Нет, количества публики замена не прибавила, и сотрудники Ешитери-Хироси шептали, что в Нагое до сих пор ни один билет не куплен, но факт остается фактом: Антон Чехов со своим «Дядей Ваней» оказался ближе японским зрителям, чем Максим Горький с его «Мещанами», как это ни печально для всего коллектива в целом и для артиста Р. в частности. Поэтому он, видимо, и возомнил, что его участие в «Ревизоре» заслуживает какого-то внимания. Пожалуйста, простите его.

Для того чтобы ступить за кулисы «Кокурицу Гокидзё», нужно было прежде всего снять уличную обувь и надеть голубые тапочки.

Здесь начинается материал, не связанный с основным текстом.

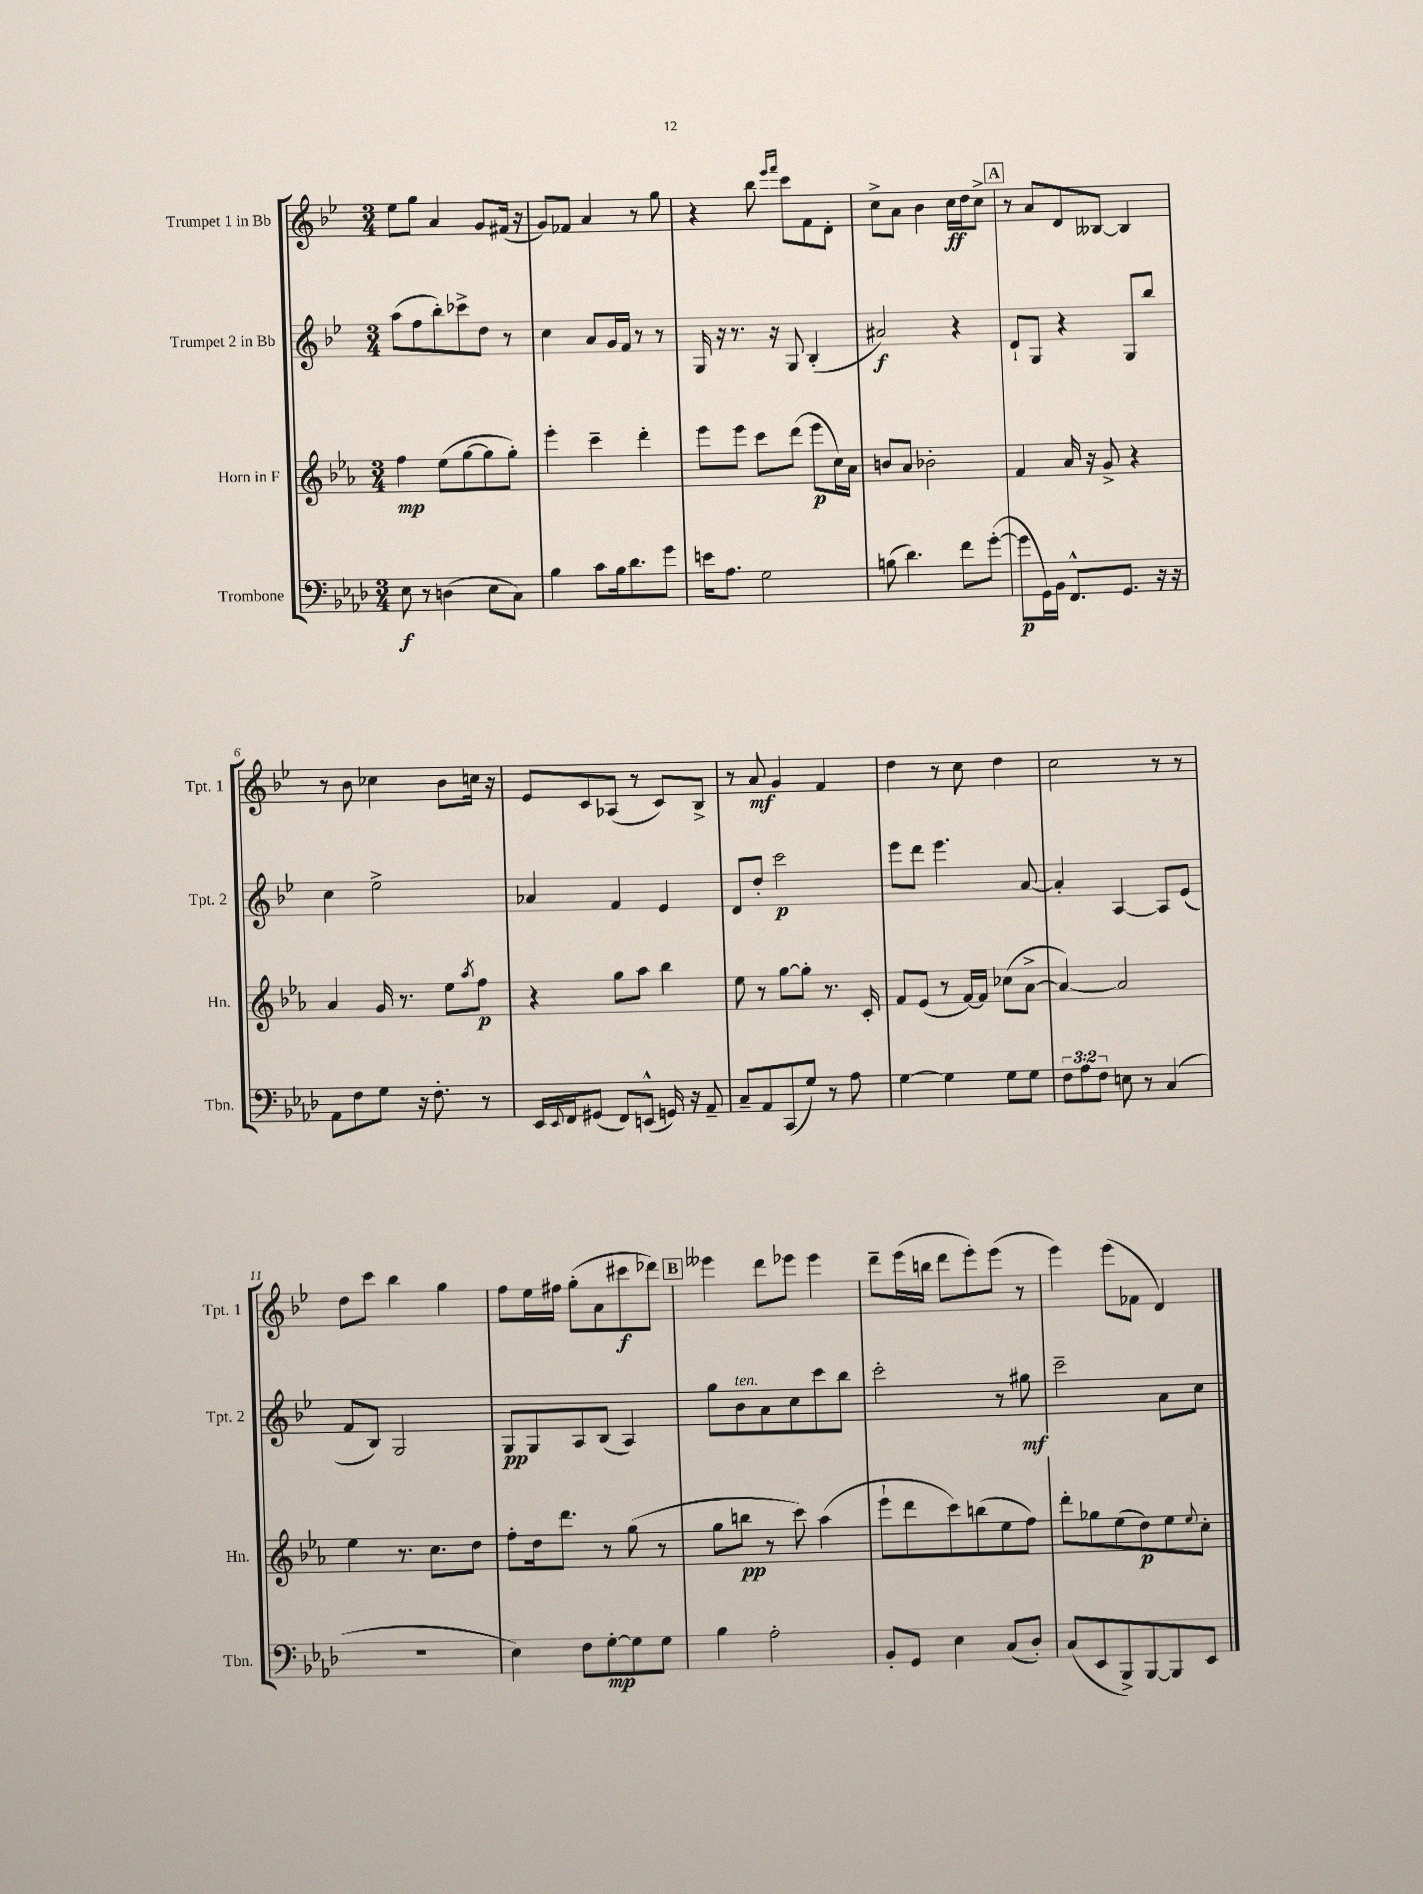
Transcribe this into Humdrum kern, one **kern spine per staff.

**kern	**kern	**kern	**kern
*staff4	*staff3	*staff2	*staff1
*clefF4	*clefG2	*clefG2	*clefG2
*k[b-e-a-d-]	*k[b-e-a-]	*k[b-e-]	*k[b-e-]
*M3/4	*M3/4	*M3/4	*M3/4
8E-	4ff	(8aa	8ee-
8r	.	8ff	8gg
(4D	(8ee-	8bb-')	4a
.	[8gg	8ccc-^	.
8E-	8gg]	8dd	8g
8C)	8gg')	8r	(16f#
.	.	.	16r
=	=	=	=
4B-	4eee-'	4cc	8g)
.	.	.	8f-
8c	4ccc~	8a	4a
16B-	.	16g	.
8.d-	.	16f	.
.	4ddd'	8r	8r
8g	.	8r	8gg
=	=	=	=
16e	8eee-	16G	4r
8.A-	.	16r	.
.	8eee-	8.r	.
2G	8ccc	.	8bb-
.	.	16r	.
.	.	.	16qqeee-
.	.	.	16qqfff
.	(8ddd	8G	8ccc
.	8eee-	(4B-'	8f
.	16cc)	.	8d'
.	16a-	.	.
=	=	=	=
(8B	8b	2a#)	8cc^
4.d-)	8a-	.	8a
.	2b-'	.	4b-
8f	.	4r	16cc
.	.	.	16dd
([8g'	.	.	8cc^
=	=	=	=
8g]	4f	8d`	8r
16GG)	.	8G	8a
16BB-	.	.	.
8.FF^^	16a-	4r	8d
.	16r	.	.
.	8g^	.	[8B--
8.GG	.	.	.
.	4r	8G	4B--]
16r	.	8bb-	.
16r	.	.	.
=	=	=	=
8AA-	4a-	4cc	8r
8F	.	.	8b-
8G	16g	2ee-^	4cc-
.	8.r	.	.
16r	.	.	.
8.F'	.	.	.
.	8ee-	.	8b-
.	8qaa-	.	.
8r	8ff	.	16cc
.	.	.	16r
=	=	=	=
16EE-	4r	4a-	8e-
8qqEE-	.	.	.
16FF	.	.	.
(8GG#	.	.	8c
8FF)	8gg	4f	(8A-
(8EE^^	8aa-	.	8r
16GG)	4bb-	4e-	8c)
16r	.	.	.
8AA-~	.	.	8B-^
=	=	=	=
8C~	8ee-	8d	8r
8AA-	8r	8dd'	8a
(8CC	[8gg	2ccc	4g
8G)	8gg']	.	.
8r	8.r	.	4f
8A-	.	.	.
.	16c'	.	.
=	=	=	=
[4G	8f	8eee-	4dd
.	(8e-	8ddd	.
4G]	8r	4.eee-	8r
.	[16f)	.	8cc
.	16f]	.	.
8G	(8cc-	.	4dd
8G	[8a-^	[8a	.
=	=	=	=
12F	4a-_)	4a']	2cc
12A-	.	.	.
12F	.	.	.
8E	2a-]	[4A	.
8r	.	.	.
(4C	.	8A]	8r
.	.	(8e-	8r
=	=	=	=
2.r	4ee-	8f	8dd
.	.	8B-)	8ccc
.	8.r	2G	4bb-
.	8.cc	.	.
.	.	.	4gg
.	8dd	.	.
=	=	=	=
4E-)	8ff'	8G	8ff
.	16dd	8G	16ee-
.	8.ddd	.	16ff#
8F	.	8A	(8gg'
[8G'	8r	(8B-	8a
8G]	(8gg	4A)	8ccc#
8G	8r	.	8ddd-)
=	=	=	=
4B-	8gg	8gg	4eee--
.	8bb	8b-	.
2A-'	8r	8a	8ddd
.	8ccc)	8cc	8eee-
.	(4aa-	8ccc	4eee-
.	.	8bb-	.
=	=	=	=
8BB-'	8eee-`	2ccc'	8ddd~
8GG	8ddd	.	(16eee-
.	.	.	16bb
4E-	8ccc)	.	8ddd
.	(8bb	.	8eee-')
(8C	8ee-	8r	(8eee-
8D-')	8ff)	8gg#	8r
=	=	=	=
(8C	8ddd'	2ccc~	4eee-)
8EE-	8gg-	.	.
8BBB-^)	(8ee-	.	(8eee-
[8BBB-	8dd)	.	8f-
8BBB-]	8ee-	8a	4d)
.	8qqee-	.	.
8EE-	8cc'	8cc	.
==	==	==	==
*-	*-	*-	*-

В них все опять себе понравились и принялись пошучивать в том смысле, что голубые отлички на мужских ногах наводят женщин на грустные размышления о всеобщем падении нравов, и вообще, мол, разница между голубыми и белыми тапочками не слишком велика. Но были и оптимисты.

— Ну как в музее, — восхищался театром Юзеф Мироненко, примеряя перед зеркалом свою жандармскую каску. Кажется, он играл Свистунова, а может быть, и самого Держиморду. Ах да, вспомнил, Свистунова и Держиморду Товстоногов сложил вместе и разделил на троих, стало быть, Юзеф был и тем, и другим, и еще кем-то третьим…

Помещения для актеров были разгорожены ширмами, и, переодеваясь в костюм Иллича, я чувствовал себя не просто инопланетянином, а как бы инопланетянином не в своей тарелке.

И правда, все здесь было чужим для Р. — островная империя, здание нового театра, таинственные сигналы, оставшиеся от самого «Кабуки», общие помещения с легкими ширмами, таблички с иероглифами на дверях и эти голубые тапочки, а главное, чужой спектакль, костюм с чужого плеча и бессловесная роль, пока еще невидимка…

Но костюм и впрямь был как раз, и Р. стал прогуливать его по японскому коридору, приноравливаясь к длинным фалдам партикулярного сюртука и воображая, что же такое — его молчаливый аноним в гостях у городничего. Я взглянул в зеркало, и мне показалось, что оставшийся в Ленинграде Виталий Иллич, подмигивая, указывает на моего соседа.